A question about Quadratic Simultaneous Equations

Question

$y = 2 - x$

$y = x^2 + 2x + 2$

After substituting $x = 2 - y$ into the second equation (I am aware of substituting y into the second equation), I get $y = 5, y = 2$. However, when I substitute 5 into the second equation ($y = x^2 + 2x + 2$) I get $x = 1, x = -3$ (after solving it using the quadratic formula), where $x=1$ is a wrong answer. However, if I substitute 5 into the first equation ($y = 2 - x$), I get $x=-3$, and after 2 substituted, I get $x = 0$. Why are the answers different when I substitute into the quadratic one?
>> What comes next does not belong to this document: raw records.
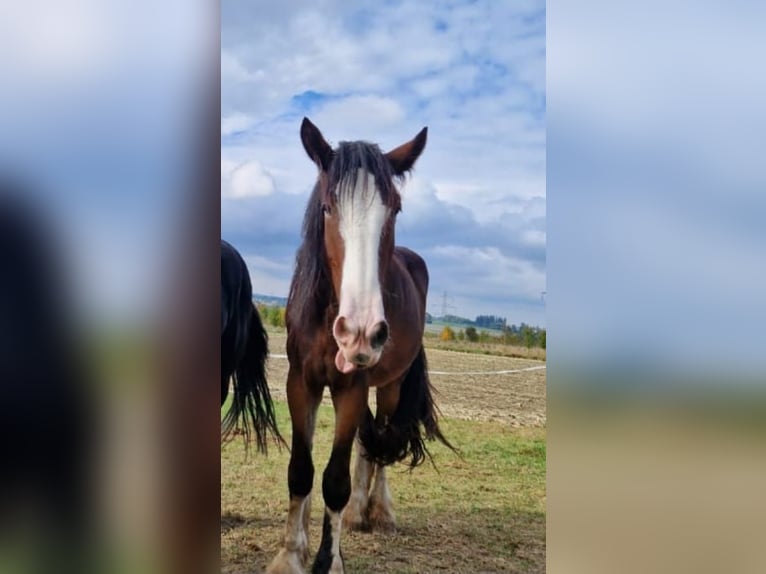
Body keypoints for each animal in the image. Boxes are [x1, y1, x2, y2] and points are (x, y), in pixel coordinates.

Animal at [267, 118, 454, 574]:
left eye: (395, 209)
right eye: (327, 208)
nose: (360, 333)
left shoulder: (351, 386)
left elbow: (335, 478)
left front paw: (330, 559)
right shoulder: (301, 383)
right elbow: (301, 468)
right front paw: (291, 552)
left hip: (389, 385)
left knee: (383, 438)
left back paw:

Can't I substitute into the quadratic one?

Answer 1

The blue line $y=2-x$ cuts the parabola $y=x^2+2x+2$ at $(3,-5)$ and $(0,2)$. But when you put y=5 in the second equation, you are actually solving the parabola with the green line $y=5$, which cuts the parabola at 2 points, one of which is $(-3,5)$ and the other is $(1,5)$, which causes your confusion.
This might interest you: Why can a system of quadratic and linear equation produce incorrect solutions?
App used for image: Desmos graphing calculator (just to avoid any consequences of cropping out the logo; I am not affiliated to Desmos in any form whatsoever).

Answer 2

Another way to interpret your method of solution is that inserting $ \ x \ = \ 2 - y \ $ into the quadratic equation leads to $$ y \ \ = \ \ (2 - y)^2 \ + \ 2·(2 - y) \ + \ 2 \ \ \Rightarrow \ \ y \ \ = \ \ y^2 \ - \ 6y \ + \ 10 $$ $$ \Rightarrow \ \ y^2 \ - \ 7y \ + \ 10 \ \ = \ \ (y - 2)·(y - 5) \ \ = \ \ 0 \ \ , $$ which you used to obtain your solutions. This is the equation of a "degenerate" conic, which comprises the two horizontal lines $ \ y \ = \ 2 \ $ and $ \ y \ = \ 5 \ \ . $ (These are seen in the graph in insipidintegrator's answer.)

If you then simply insert the values of $ \ y \ $ into the linear equation, you will have the two intersection points $ \ ( 0 \ , \ 2) \ $ and $ \ ( -3 \ , \ 5) \ $ of the (blue) line with the (red) parabola. But using these values of $ \ y \ $ in the quadratic equation will give you two additional intersections of the "degenerate" conic with the parabola arising from

$ 2 \ = \ x^2 \ + \ 2x \ + \ 2 \ \Rightarrow \ x·(x + 2) \ = \ 0 \ \Rightarrow \ x \ = \ 0 \ , \ -2 \ \ , \ $ producing $ \ (-2 \ , \ 2) \ \ , $ and

$ 5 \ = \ x^2 \ + \ 2x \ + \ 2 \ \Rightarrow \ (x + 3)·(x - 1) \ = \ 0 \ \Rightarrow \ x \ = \ -3 \ , \ 1 \ \ , \ $ for $ \ (1 \ , \ 5) \ \ , $

as you have seen.

There is a theorem (in algebraic geometry) that the number of "finite" intersections of two polynomial curves can be up to the product of the degrees of the polynomials. So there will be up to two (1·2) intersections of a line with a quadratic curve, but as many as four (2·2) intersections between two quadratic curves. We would only be interested in the two intersections on the line, so we "neglect" the other two points you observed.

You can also think of this in terms of the properties of the functions involved. A linear, non-constant function is always one-to-one, so each distinct value of $ \ y \ $ that you found corresponds to a distinct value of $ \ x \ \ $ (two values of $ \ y \ \ , $ two intersection points). But quadratic functions are not one-to-one (except at the "vertex of the parabola"), so a particular value of $ \ y \ $ generally comes from two values of $ \ x \ \ . $ In solving this system then, inserting the values of $ \ y \ $ into the linear function "passes" the "correct" number of intersection points. Inserting them instead back into the quadratic function amounts to solving a different intersection problem.